Sarah Borges & The Broken Singles Deliver Love Song With a Sweet Twist Via "House on a Hill" (premiere + interview)
Sarah Borges' songs remind us that simplicity and clarity can be more impactful than clever metaphors and the complicated machinery that accompanies most pop singles today.
Sarah Borges' songs remind us that simplicity and clarity can be more impactful than clever metaphors and the complicated machinery that accompanies most pop singles today. The songs that comprise her latest LP, Love's Middle Name (which finds her reunited with the band the Broken Singles), are a scorching batch of compositions that demand to be played loud, then louder as their hooks sink in, and the listener is given no choice but to sing along at the top of their lungs.
That isn't to say she doesn't track complicated emotions on the collection: there are plenty of meditations on the general trickery of love and the myriad emotions that wade in the waters around it but Borges cuts through the ephemera to deliver the simplest line between pain and its resolution. The single, "House on a Hill", blazes the path for this potent and remarkable collection of songs produced by Eric "Roscoe" Ambel (Del-Lords, Bottle Rockets, Joan Jett & The Blackhearts).
Calling the tune "a rocker with a sweet twist", Borges recently spoke about the single, her upcoming album and getting some help from a witch.
When did the material on this new album first start coming together?
It's been a couple of years since I put out a record.

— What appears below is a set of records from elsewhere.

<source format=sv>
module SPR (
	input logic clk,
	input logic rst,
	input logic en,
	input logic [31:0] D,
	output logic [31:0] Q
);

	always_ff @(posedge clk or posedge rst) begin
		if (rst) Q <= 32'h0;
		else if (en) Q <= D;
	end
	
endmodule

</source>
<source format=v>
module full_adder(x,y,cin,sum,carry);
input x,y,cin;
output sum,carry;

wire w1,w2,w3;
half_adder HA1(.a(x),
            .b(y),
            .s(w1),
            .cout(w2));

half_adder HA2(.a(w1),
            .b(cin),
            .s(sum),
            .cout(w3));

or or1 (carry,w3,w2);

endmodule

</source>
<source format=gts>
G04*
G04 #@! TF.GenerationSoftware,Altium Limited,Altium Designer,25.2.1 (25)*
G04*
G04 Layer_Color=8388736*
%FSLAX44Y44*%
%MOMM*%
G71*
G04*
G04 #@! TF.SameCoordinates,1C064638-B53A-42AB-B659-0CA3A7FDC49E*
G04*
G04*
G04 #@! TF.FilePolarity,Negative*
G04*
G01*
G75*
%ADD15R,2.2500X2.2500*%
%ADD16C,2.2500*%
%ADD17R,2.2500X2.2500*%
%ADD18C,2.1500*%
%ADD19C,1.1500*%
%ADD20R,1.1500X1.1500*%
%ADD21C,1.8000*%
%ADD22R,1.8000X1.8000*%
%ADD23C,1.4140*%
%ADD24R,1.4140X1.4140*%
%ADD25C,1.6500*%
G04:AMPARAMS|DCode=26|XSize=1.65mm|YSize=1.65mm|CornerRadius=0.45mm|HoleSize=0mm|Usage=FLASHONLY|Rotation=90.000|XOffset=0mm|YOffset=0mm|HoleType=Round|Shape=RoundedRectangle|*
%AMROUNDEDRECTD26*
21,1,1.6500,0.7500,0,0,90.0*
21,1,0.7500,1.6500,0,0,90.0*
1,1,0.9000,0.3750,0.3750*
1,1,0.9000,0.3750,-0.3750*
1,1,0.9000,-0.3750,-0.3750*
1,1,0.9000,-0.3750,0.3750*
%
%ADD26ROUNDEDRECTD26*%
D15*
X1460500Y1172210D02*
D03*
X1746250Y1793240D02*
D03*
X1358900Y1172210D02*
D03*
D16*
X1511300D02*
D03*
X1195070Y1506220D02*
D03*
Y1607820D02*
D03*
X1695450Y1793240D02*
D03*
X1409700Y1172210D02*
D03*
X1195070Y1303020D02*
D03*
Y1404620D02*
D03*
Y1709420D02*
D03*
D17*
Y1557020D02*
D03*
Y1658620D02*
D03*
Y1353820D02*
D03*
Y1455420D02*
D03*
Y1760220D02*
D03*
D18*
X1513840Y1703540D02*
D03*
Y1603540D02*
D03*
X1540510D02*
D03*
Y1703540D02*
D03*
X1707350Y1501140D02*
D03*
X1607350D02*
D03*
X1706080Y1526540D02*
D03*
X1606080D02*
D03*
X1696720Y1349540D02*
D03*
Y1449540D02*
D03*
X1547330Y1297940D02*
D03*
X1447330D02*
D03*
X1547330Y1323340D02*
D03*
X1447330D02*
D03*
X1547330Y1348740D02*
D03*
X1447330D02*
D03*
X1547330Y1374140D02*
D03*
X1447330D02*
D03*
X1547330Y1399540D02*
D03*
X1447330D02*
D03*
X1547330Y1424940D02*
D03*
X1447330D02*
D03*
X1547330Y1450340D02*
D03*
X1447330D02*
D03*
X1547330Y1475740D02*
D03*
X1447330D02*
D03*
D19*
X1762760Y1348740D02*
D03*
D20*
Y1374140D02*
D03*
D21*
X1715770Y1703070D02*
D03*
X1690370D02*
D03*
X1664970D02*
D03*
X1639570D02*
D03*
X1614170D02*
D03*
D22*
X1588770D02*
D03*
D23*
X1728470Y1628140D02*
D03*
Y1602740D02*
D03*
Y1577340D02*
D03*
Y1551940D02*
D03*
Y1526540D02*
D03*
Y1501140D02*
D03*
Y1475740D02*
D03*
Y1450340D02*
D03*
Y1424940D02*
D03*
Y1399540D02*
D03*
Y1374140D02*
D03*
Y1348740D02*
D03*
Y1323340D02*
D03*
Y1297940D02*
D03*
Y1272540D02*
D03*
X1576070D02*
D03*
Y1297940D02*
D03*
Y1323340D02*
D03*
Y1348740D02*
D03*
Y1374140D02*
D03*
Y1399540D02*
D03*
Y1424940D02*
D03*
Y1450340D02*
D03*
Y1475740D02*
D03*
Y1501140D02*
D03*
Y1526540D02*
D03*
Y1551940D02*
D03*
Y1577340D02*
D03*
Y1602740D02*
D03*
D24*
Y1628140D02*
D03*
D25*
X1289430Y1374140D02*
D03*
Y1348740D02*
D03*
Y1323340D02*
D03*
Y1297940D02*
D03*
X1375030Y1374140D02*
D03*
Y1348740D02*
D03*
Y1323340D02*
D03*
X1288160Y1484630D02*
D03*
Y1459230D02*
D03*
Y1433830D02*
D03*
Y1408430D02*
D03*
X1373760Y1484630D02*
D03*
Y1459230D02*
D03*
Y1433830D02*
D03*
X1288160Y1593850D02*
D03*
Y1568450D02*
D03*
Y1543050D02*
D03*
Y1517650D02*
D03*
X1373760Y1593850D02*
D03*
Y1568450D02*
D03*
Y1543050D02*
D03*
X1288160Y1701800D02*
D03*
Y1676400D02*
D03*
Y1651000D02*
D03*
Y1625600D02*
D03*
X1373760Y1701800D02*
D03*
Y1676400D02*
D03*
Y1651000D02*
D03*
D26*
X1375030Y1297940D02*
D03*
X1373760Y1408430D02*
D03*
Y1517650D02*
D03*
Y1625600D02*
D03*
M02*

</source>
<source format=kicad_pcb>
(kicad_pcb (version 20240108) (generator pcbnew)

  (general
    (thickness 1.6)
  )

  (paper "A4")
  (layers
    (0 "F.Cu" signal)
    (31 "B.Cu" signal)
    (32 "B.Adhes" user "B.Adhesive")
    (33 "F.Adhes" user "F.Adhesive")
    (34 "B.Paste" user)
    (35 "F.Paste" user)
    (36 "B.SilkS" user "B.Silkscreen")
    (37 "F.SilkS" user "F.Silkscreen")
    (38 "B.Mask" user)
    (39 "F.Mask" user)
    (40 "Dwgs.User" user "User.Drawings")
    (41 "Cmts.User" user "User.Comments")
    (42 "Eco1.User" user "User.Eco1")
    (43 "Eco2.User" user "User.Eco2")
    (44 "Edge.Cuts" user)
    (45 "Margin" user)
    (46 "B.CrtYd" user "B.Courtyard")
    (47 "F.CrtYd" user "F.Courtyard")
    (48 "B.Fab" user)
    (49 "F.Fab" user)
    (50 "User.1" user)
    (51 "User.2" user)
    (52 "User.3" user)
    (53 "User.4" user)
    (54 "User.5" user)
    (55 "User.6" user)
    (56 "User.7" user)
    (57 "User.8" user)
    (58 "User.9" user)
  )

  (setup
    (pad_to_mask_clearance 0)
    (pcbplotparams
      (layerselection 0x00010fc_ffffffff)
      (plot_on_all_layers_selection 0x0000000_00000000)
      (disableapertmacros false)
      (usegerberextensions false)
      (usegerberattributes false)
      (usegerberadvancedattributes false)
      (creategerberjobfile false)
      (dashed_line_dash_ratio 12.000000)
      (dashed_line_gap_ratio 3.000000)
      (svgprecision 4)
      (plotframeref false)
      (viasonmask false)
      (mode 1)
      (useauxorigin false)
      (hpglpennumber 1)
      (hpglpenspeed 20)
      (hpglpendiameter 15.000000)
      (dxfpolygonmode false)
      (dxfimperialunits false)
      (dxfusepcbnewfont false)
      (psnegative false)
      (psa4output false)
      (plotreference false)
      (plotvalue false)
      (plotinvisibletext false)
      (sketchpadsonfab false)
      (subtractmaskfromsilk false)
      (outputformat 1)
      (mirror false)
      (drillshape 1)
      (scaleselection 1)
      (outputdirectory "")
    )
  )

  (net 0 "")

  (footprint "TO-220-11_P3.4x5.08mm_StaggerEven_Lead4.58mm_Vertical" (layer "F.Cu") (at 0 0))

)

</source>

The last one was a solo album. This one is a band record. I knew I wanted to do another band record. I took a little break when I had my son, then got back into touring. The songs were germinating. But I'm also one of those people who procrastinates. I do better with a deadline, so I wrote most of the songs in this year leading up to release of the album.

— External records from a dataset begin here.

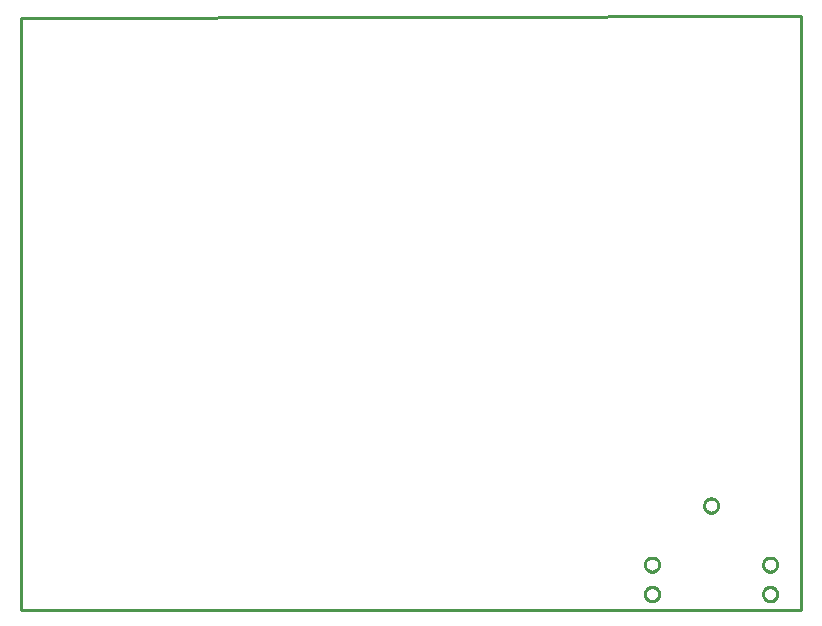
<source format=gbr>
G04 EAGLE Gerber RS-274X export*
G75*
%MOMM*%
%FSLAX34Y34*%
%LPD*%
%IN*%
%IPPOS*%
%AMOC8*
5,1,8,0,0,1.08239X$1,22.5*%
G01*
%ADD10C,0.254000*%


D10*
X0Y0D02*
X660200Y0D01*
X660200Y502160D01*
X0Y500890D01*
X0Y0D01*
X534537Y44100D02*
X535207Y44025D01*
X535864Y43875D01*
X536500Y43652D01*
X537107Y43360D01*
X537678Y43001D01*
X538204Y42581D01*
X538681Y42104D01*
X539101Y41578D01*
X539460Y41007D01*
X539752Y40400D01*
X539975Y39764D01*
X540125Y39107D01*
X540200Y38437D01*
X540200Y37763D01*
X540125Y37093D01*
X539975Y36436D01*
X539752Y35800D01*
X539460Y35193D01*
X539101Y34623D01*
X538681Y34096D01*
X538204Y33619D01*
X537678Y33199D01*
X537107Y32840D01*
X536500Y32548D01*
X535864Y32325D01*
X535207Y32175D01*
X534537Y32100D01*
X533863Y32100D01*
X533193Y32175D01*
X532536Y32325D01*
X531900Y32548D01*
X531293Y32840D01*
X530723Y33199D01*
X530196Y33619D01*
X529719Y34096D01*
X529299Y34623D01*
X528940Y35193D01*
X528648Y35800D01*
X528425Y36436D01*
X528275Y37093D01*
X528200Y37763D01*
X528200Y38437D01*
X528275Y39107D01*
X528425Y39764D01*
X528648Y40400D01*
X528940Y41007D01*
X529299Y41578D01*
X529719Y42104D01*
X530196Y42581D01*
X530723Y43001D01*
X531293Y43360D01*
X531900Y43652D01*
X532536Y43875D01*
X533193Y44025D01*
X533863Y44100D01*
X534537Y44100D01*
X534537Y19100D02*
X535207Y19025D01*
X535864Y18875D01*
X536500Y18652D01*
X537107Y18360D01*
X537678Y18001D01*
X538204Y17581D01*
X538681Y17104D01*
X539101Y16578D01*
X539460Y16007D01*
X539752Y15400D01*
X539975Y14764D01*
X540125Y14107D01*
X540200Y13437D01*
X540200Y12763D01*
X540125Y12093D01*
X539975Y11436D01*
X539752Y10800D01*
X539460Y10193D01*
X539101Y9623D01*
X538681Y9096D01*
X538204Y8619D01*
X537678Y8199D01*
X537107Y7840D01*
X536500Y7548D01*
X535864Y7325D01*
X535207Y7175D01*
X534537Y7100D01*
X533863Y7100D01*
X533193Y7175D01*
X532536Y7325D01*
X531900Y7548D01*
X531293Y7840D01*
X530723Y8199D01*
X530196Y8619D01*
X529719Y9096D01*
X529299Y9623D01*
X528940Y10193D01*
X528648Y10800D01*
X528425Y11436D01*
X528275Y12093D01*
X528200Y12763D01*
X528200Y13437D01*
X528275Y14107D01*
X528425Y14764D01*
X528648Y15400D01*
X528940Y16007D01*
X529299Y16578D01*
X529719Y17104D01*
X530196Y17581D01*
X530723Y18001D01*
X531293Y18360D01*
X531900Y18652D01*
X532536Y18875D01*
X533193Y19025D01*
X533863Y19100D01*
X534537Y19100D01*
X634537Y19100D02*
X635207Y19025D01*
X635864Y18875D01*
X636500Y18652D01*
X637107Y18360D01*
X637678Y18001D01*
X638204Y17581D01*
X638681Y17104D01*
X639101Y16578D01*
X639460Y16007D01*
X639752Y15400D01*
X639975Y14764D01*
X640125Y14107D01*
X640200Y13437D01*
X640200Y12763D01*
X640125Y12093D01*
X639975Y11436D01*
X639752Y10800D01*
X639460Y10193D01*
X639101Y9623D01*
X638681Y9096D01*
X638204Y8619D01*
X637678Y8199D01*
X637107Y7840D01*
X636500Y7548D01*
X635864Y7325D01*
X635207Y7175D01*
X634537Y7100D01*
X633863Y7100D01*
X633193Y7175D01*
X632536Y7325D01*
X631900Y7548D01*
X631293Y7840D01*
X630723Y8199D01*
X630196Y8619D01*
X629719Y9096D01*
X629299Y9623D01*
X628940Y10193D01*
X628648Y10800D01*
X628425Y11436D01*
X628275Y12093D01*
X628200Y12763D01*
X628200Y13437D01*
X628275Y14107D01*
X628425Y14764D01*
X628648Y15400D01*
X628940Y16007D01*
X629299Y16578D01*
X629719Y17104D01*
X630196Y17581D01*
X630723Y18001D01*
X631293Y18360D01*
X631900Y18652D01*
X632536Y18875D01*
X633193Y19025D01*
X633863Y19100D01*
X634537Y19100D01*
X634537Y44100D02*
X635207Y44025D01*
X635864Y43875D01*
X636500Y43652D01*
X637107Y43360D01*
X637678Y43001D01*
X638204Y42581D01*
X638681Y42104D01*
X639101Y41578D01*
X639460Y41007D01*
X639752Y40400D01*
X639975Y39764D01*
X640125Y39107D01*
X640200Y38437D01*
X640200Y37763D01*
X640125Y37093D01*
X639975Y36436D01*
X639752Y35800D01*
X639460Y35193D01*
X639101Y34623D01*
X638681Y34096D01*
X638204Y33619D01*
X637678Y33199D01*
X637107Y32840D01*
X636500Y32548D01*
X635864Y32325D01*
X635207Y32175D01*
X634537Y32100D01*
X633863Y32100D01*
X633193Y32175D01*
X632536Y32325D01*
X631900Y32548D01*
X631293Y32840D01*
X630723Y33199D01*
X630196Y33619D01*
X629719Y34096D01*
X629299Y34623D01*
X628940Y35193D01*
X628648Y35800D01*
X628425Y36436D01*
X628275Y37093D01*
X628200Y37763D01*
X628200Y38437D01*
X628275Y39107D01*
X628425Y39764D01*
X628648Y40400D01*
X628940Y41007D01*
X629299Y41578D01*
X629719Y42104D01*
X630196Y42581D01*
X630723Y43001D01*
X631293Y43360D01*
X631900Y43652D01*
X632536Y43875D01*
X633193Y44025D01*
X633863Y44100D01*
X634537Y44100D01*
X584537Y94100D02*
X585207Y94025D01*
X585864Y93875D01*
X586500Y93652D01*
X587107Y93360D01*
X587678Y93001D01*
X588204Y92581D01*
X588681Y92104D01*
X589101Y91578D01*
X589460Y91007D01*
X589752Y90400D01*
X589975Y89764D01*
X590125Y89107D01*
X590200Y88437D01*
X590200Y87763D01*
X590125Y87093D01*
X589975Y86436D01*
X589752Y85800D01*
X589460Y85193D01*
X589101Y84623D01*
X588681Y84096D01*
X588204Y83619D01*
X587678Y83199D01*
X587107Y82840D01*
X586500Y82548D01*
X585864Y82325D01*
X585207Y82175D01*
X584537Y82100D01*
X583863Y82100D01*
X583193Y82175D01*
X582536Y82325D01*
X581900Y82548D01*
X581293Y82840D01*
X580723Y83199D01*
X580196Y83619D01*
X579719Y84096D01*
X579299Y84623D01*
X578940Y85193D01*
X578648Y85800D01*
X578425Y86436D01*
X578275Y87093D01*
X578200Y87763D01*
X578200Y88437D01*
X578275Y89107D01*
X578425Y89764D01*
X578648Y90400D01*
X578940Y91007D01*
X579299Y91578D01*
X579719Y92104D01*
X580196Y92581D01*
X580723Y93001D01*
X581293Y93360D01*
X581900Y93652D01*
X582536Y93875D01*
X583193Y94025D01*
X583863Y94100D01*
X584537Y94100D01*
M02*

</source>
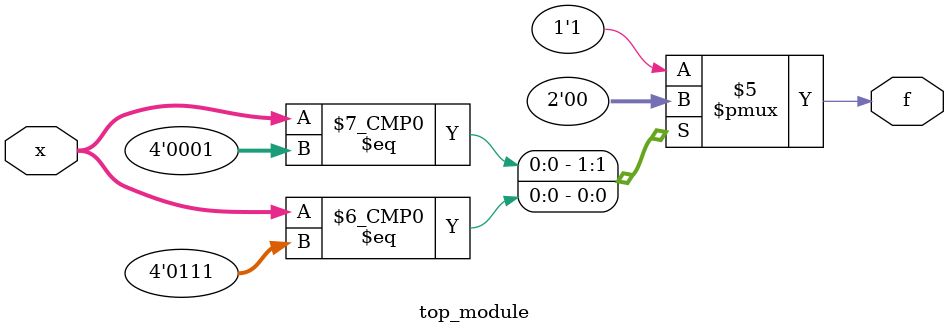
<source format=sv>
module top_module (
    input [4:1] x,
    output logic f
);

always_comb begin
    case ({x[4], x[3], x[2], x[1]})
        4'b0001: f = 0;
        4'b0011: f = 1;
        4'b0101: f = 1;
        4'b0111: f = 0;
        4'b1001: f = 1;
        4'b1011: f = 1;
        default: f = 1; // Don't care
    endcase
end

endmodule

</source>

What led to you putting the band back together?
I thought I was done. We had been on tour for about eight years. I was tired. I took time off to get married and have a baby. It became evident to me quite quickly that I wasn't done. I just really missed it. The final piece was putting the band back together and starting over.
You worked with producer Eric Ambel again.
He thinks that I'm better than I am! He's the first producer like that! He gives me a lot of confidence I wouldn't have otherwise. Primarily as a guitar player. That's a task I've relegated in the past to other members of the band or guests. But I've been playing for a long time and he's very complimentary about my guitar playing and my songwriting. Plus he's a badass rock 'n' roll guitar player. It seemed like a logical choice. We have a real simpatico relationship.
The guitar sound is very much like we're in the room with you and the band. I can feel the warmth of the amps.
That's Eric's signature thing. He's been at this for such a long time. He believes in the chemistry of everyone being there in the same room. We tracked the songs live, and if overdubs were necessary we went ahead and did that, but there weren't many. We did the whole thing in probably three or four short bursts, probably eight days of tracking.
Was there a song that sort of began the whole process, the whole album?
"House On The Hill" was a song that I wrote, and no one had heard. I brought it to the studio, and it just jelled right away. That became our benchmark for what the rest of the record should sound like.
Did the song itself come together quickly in the writing process?
A friend of mine was in the process of getting divorced, and I sort of thought about not just what that feels like between two people but a house being a metaphor for the relationship. It used to be this wonderful, welcoming place and now it's not anymore. Once I got that in my head it was easy to take on the persona of someone else and think about what I would feel like in that particular situation.
Where did you shoot the video?
We shot it in Lima, New York which is a suburb of Rochester. A gentleman I knew through Facebook offered to do shoot a video for us. He had the idea for the location. It's this old farmhouse that we used. It was me, the director, a camera person and an actor who played my significant other. We did it over two days. It was a lot of walking through a field! [Laughs.]
The people who owned the home came back halfway through the shoot. Their cat died. So we had this strange thing where they were laying their cat to rest while we were shooting. It was a strange juxtaposition.
My next favorite song on the record is "Lucky Rocks", and I wanted to ask about that song because the lyrics are so striking.
I live close to Boston but also close to Salem. A while ago I wanted the affections of a certain person, and so I went and got a spell from one of the witches in Salem. I asked her to make this person love me. She gave me some rocks to put in my pocket. I had to keep some in my pocket and then cover some in salt water and empty the water by moonlight under a tree for ten days. It was a very involved thing. The song is just the story of that.
Which was more involved: The work of carrying out the spell or the writing of the song?
Well, the person didn't end up coming around, so I don't know if the spell was successful but writing the songs was easy because I already had the narrative in my mind. Just setting it to music was the only thing left to do.
What does the future look like in terms of live dates after the record's out?
I have a seven-year-old son, so my touring is a little bit constrained by needing to be home and be a parent. So we go in short, 10-day bursts, do as much as feels comfortable. But the more you play and the more you play on the road, the better you get, and there's nothing like when you've been on the road for a couple of weeks, and the whole thing becomes second nature to you. I'm anxious to do that.